Machine learning in predicting mechanical behavior of additively manufactured parts

Abstract

Although applications of additive manufacturing (AM) have been significantly increased in recent years, its broad application in several industries is still under progress. AM also known as three-dimensional (3D) printing is layer by layer manufacturing process which can be used for fabrication of geometrically complex customized functional end-use products. Since AM processing parameters have significant effects on the performance of the printed parts, it is necessary to tune these parameters which is a difficult task. Today, different artificial intelligence techniques have been utilized to optimize AM parameters and predict mechanical behavior of 3D-printed components. In the present study, applications of machine learning (ML) in prediction of structural performance and fracture of additively manufactured components has been presented.

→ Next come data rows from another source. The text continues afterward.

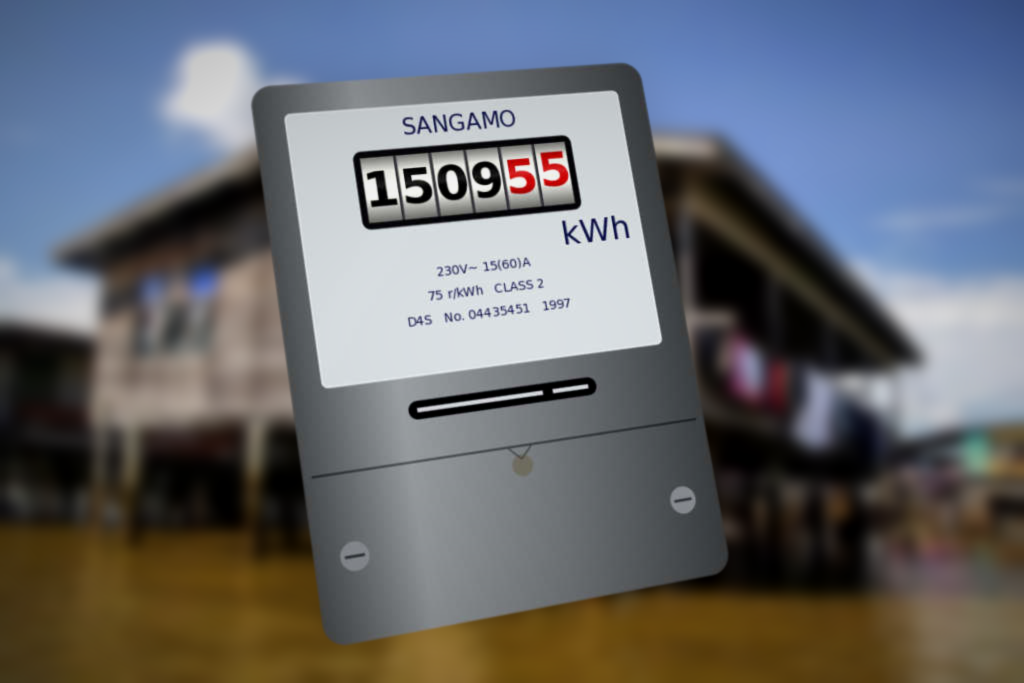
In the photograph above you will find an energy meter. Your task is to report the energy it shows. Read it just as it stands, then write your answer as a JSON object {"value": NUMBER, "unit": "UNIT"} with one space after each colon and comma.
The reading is {"value": 1509.55, "unit": "kWh"}
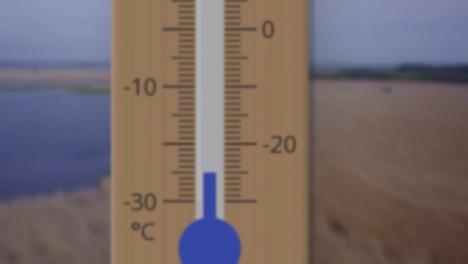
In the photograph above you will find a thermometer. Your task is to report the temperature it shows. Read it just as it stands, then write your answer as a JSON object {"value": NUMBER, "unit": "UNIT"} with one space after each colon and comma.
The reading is {"value": -25, "unit": "°C"}
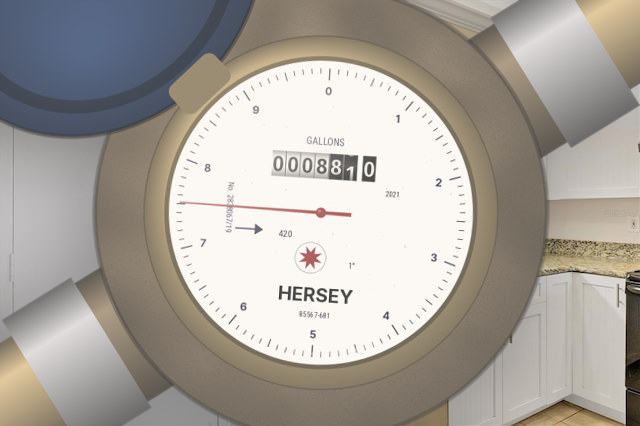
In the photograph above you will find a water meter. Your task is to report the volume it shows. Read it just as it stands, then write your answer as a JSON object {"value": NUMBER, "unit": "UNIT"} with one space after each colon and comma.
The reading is {"value": 8807.5, "unit": "gal"}
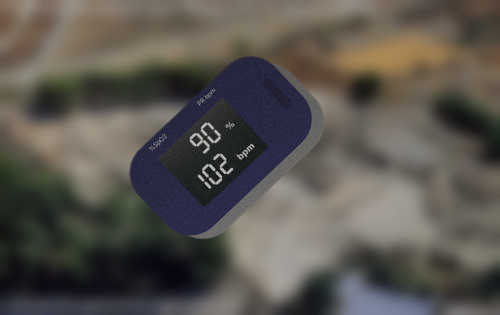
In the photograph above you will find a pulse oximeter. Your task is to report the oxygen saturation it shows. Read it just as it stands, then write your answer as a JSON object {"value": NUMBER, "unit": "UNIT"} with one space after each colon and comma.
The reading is {"value": 90, "unit": "%"}
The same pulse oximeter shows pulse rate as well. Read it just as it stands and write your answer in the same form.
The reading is {"value": 102, "unit": "bpm"}
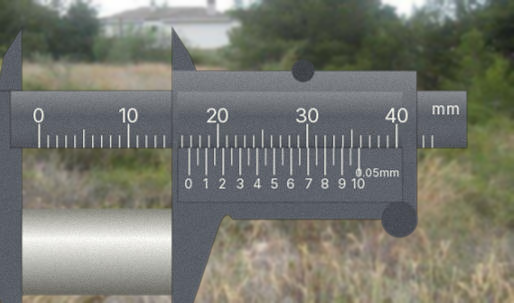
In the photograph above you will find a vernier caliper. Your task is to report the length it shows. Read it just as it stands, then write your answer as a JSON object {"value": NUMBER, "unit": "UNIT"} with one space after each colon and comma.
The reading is {"value": 16.8, "unit": "mm"}
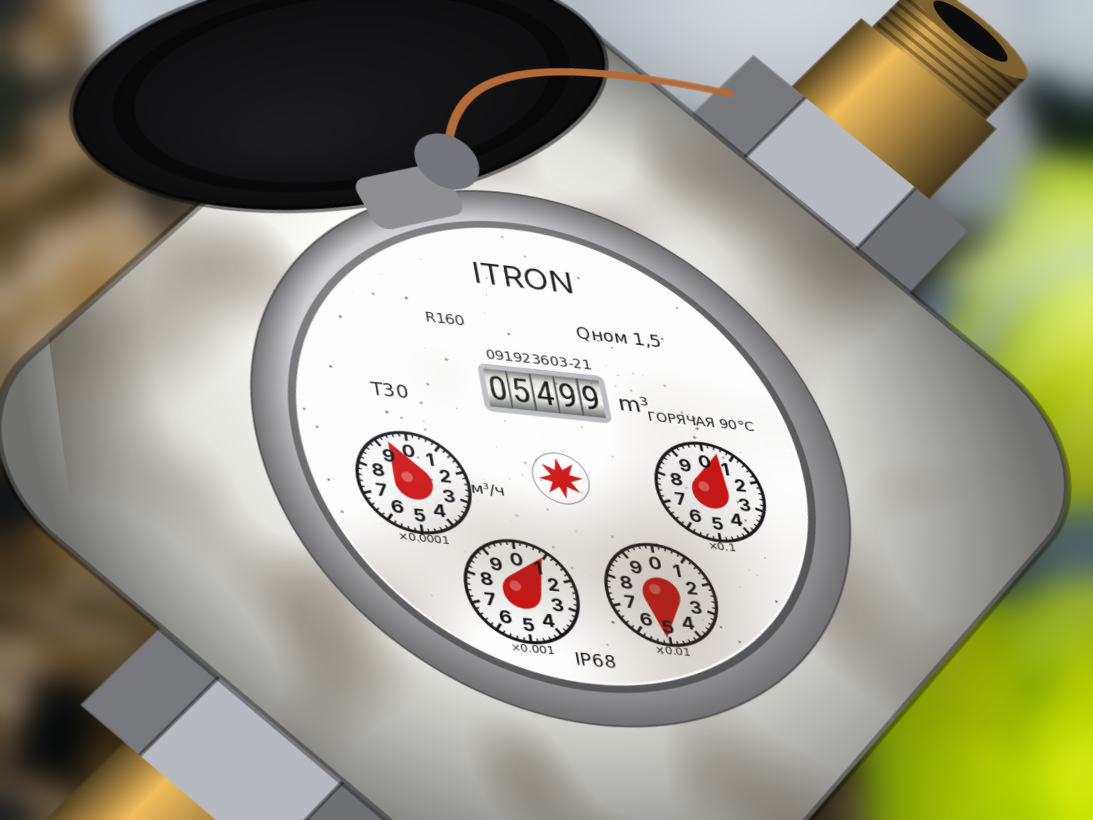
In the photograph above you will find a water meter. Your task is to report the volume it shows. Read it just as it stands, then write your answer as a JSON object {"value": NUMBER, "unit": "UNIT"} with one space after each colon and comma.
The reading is {"value": 5499.0509, "unit": "m³"}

This study first outlines an overview of ML and then summarizes its applications in AM. The main part of this review, focuses on applications of ML in prediction of mechanical behavior and fracture of 3D-printed parts. To this aim, previous research works which investigated application of ML in characterization of polymeric and metallic 3D-printed parts have been reviewed and discussed. Moreover, the review and analysis indicate limitations, challenges, and perspectives for industrial applications of ML in the field of AM. Considering advantages of ML increase in applications of ML in optimization of 3D printing parameters, prediction of mechanical performance, and evaluation of 3D-printed products is expected.